В 1880-е — начале 1890-х годов Сологуб не написал ни одного сколько-нибудь значительного художественного произведения в прозе. Эта работа имела для него главным образом значение творческой лаборатории, в которой выкристаллизовалось основное тематическое и мотивное ядро будущих романов и рассказов, определились литературные ориентиры (Гоголь, Золя).
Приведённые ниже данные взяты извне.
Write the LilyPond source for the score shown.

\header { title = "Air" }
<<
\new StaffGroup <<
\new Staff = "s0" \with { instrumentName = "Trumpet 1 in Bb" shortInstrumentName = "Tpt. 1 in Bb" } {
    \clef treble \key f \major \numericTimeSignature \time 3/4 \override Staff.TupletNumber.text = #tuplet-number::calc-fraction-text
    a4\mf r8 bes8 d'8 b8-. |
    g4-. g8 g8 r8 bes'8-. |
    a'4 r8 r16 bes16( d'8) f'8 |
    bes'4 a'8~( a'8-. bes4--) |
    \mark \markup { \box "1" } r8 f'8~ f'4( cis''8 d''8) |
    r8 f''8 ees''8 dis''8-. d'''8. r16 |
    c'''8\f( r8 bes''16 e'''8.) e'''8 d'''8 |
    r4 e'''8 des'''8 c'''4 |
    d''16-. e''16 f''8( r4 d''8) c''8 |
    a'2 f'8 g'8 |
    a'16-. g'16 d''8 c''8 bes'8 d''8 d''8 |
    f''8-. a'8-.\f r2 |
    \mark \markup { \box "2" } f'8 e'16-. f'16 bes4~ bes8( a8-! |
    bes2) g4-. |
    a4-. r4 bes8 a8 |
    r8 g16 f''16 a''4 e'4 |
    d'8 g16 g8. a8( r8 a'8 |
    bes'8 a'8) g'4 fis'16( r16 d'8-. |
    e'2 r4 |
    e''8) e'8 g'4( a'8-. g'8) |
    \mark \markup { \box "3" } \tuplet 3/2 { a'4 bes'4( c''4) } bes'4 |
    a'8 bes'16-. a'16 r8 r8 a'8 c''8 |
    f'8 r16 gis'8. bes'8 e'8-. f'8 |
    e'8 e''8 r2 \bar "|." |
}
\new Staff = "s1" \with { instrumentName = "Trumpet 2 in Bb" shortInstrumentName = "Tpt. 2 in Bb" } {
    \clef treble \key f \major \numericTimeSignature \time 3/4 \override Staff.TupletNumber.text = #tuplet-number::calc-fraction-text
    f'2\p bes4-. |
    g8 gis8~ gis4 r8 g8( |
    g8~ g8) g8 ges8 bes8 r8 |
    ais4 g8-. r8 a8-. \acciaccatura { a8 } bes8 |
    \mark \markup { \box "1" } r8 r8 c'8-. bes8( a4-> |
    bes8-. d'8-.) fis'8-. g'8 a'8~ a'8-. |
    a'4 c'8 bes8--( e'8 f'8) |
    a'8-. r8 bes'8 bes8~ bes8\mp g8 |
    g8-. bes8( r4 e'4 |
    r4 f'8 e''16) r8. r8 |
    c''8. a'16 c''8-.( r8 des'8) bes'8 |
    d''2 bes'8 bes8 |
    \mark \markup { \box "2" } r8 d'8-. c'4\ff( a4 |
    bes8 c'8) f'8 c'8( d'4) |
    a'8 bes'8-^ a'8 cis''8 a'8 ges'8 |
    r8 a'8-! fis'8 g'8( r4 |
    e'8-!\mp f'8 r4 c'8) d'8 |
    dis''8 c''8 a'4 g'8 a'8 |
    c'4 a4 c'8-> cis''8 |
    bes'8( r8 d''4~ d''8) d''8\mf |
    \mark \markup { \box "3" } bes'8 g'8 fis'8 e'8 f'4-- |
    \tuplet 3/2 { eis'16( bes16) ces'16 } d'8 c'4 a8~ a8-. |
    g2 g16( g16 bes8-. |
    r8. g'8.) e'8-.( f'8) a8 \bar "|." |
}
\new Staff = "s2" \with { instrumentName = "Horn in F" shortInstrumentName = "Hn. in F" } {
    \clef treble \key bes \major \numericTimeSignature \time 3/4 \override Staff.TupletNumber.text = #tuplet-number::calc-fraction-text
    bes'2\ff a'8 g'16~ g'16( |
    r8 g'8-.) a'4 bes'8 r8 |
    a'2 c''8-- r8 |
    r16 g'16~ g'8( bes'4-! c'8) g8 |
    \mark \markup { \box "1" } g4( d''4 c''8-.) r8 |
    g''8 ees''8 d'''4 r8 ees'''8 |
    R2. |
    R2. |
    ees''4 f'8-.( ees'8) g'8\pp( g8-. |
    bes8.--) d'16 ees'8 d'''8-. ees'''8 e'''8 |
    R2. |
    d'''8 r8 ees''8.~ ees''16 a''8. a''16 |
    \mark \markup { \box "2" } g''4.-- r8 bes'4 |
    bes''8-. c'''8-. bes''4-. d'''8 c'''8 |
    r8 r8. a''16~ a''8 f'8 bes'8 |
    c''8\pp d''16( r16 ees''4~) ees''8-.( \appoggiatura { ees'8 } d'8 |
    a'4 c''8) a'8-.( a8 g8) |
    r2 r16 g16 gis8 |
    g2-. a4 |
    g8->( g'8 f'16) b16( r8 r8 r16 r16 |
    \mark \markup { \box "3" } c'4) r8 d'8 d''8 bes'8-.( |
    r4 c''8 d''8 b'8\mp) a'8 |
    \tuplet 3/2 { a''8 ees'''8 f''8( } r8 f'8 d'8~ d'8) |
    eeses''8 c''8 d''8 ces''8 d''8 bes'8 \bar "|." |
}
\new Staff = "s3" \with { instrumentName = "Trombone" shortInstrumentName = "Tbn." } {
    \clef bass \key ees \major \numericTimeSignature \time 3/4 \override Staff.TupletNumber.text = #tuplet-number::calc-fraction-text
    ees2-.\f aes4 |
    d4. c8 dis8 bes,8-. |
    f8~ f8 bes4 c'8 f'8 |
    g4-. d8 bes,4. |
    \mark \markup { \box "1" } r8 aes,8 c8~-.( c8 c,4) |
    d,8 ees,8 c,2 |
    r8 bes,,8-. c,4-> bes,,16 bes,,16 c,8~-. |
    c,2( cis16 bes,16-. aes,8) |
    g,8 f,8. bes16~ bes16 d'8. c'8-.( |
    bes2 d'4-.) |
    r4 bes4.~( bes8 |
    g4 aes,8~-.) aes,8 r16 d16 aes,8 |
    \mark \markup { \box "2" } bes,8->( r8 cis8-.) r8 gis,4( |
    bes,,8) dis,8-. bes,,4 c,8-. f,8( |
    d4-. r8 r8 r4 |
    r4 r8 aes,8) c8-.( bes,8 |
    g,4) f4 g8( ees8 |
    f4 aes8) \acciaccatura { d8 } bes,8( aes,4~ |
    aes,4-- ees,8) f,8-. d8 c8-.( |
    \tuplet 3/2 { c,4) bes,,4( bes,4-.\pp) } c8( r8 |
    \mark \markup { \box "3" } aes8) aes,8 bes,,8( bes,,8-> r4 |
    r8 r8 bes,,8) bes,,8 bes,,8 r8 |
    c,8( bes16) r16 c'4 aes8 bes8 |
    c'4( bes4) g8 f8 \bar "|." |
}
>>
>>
Рассматривая цепочку основных сочинений Сологуба «долитературного» периода, нельзя не заметить, что уже в конце 1880-х годов в них сложился «бродячий» автобиографический сюжет — отчасти апокрифический, отчасти правдивый, который затем, претерпевая несущественные изменения, продолжал «пульсировать» в его художественных замыслах. Непременные атрибуты этого автобиографического субстрата: сиротство героя — ранняя смерть или отсутствие одного из родителей (чаще всего отца); суровое воспитание, жестокий деспотизм матери (тетки / бабушки / помещицы) или учителей; чувство несоответствия данного — несвободного и несправедливого — мира долженствующему быть, который обретает бытие в воображении героя.

вернуться

231

Ср. также строки из стихотворения «Мечты о славе! Но зачем…» (1898):

На перекрестке где-нибудь
Мое поставят изваянье,
Чтоб опорочить скорбный путь
И развенчать мое изгнанье.
О суета! О, бедный дух!
Честолюбивое мечтанье!
Враждебно-чуждых жизней двух
Столь незаконное слиянье!
Я отрекаюсь наперед
От похвалы, от злой отравы,
Не потому, что смерть взойдет
Предтечею ненужной славы,
А потому, что в мире нет
Моим мечтам достойной цели,
И только ты, нездешний свет,
Чаруешь сердце с колыбели.
вернуться

232

ИРЛИ. Ф. 289. Оп. 1. Ед. хр. 539-а. Л. 38–42, 31.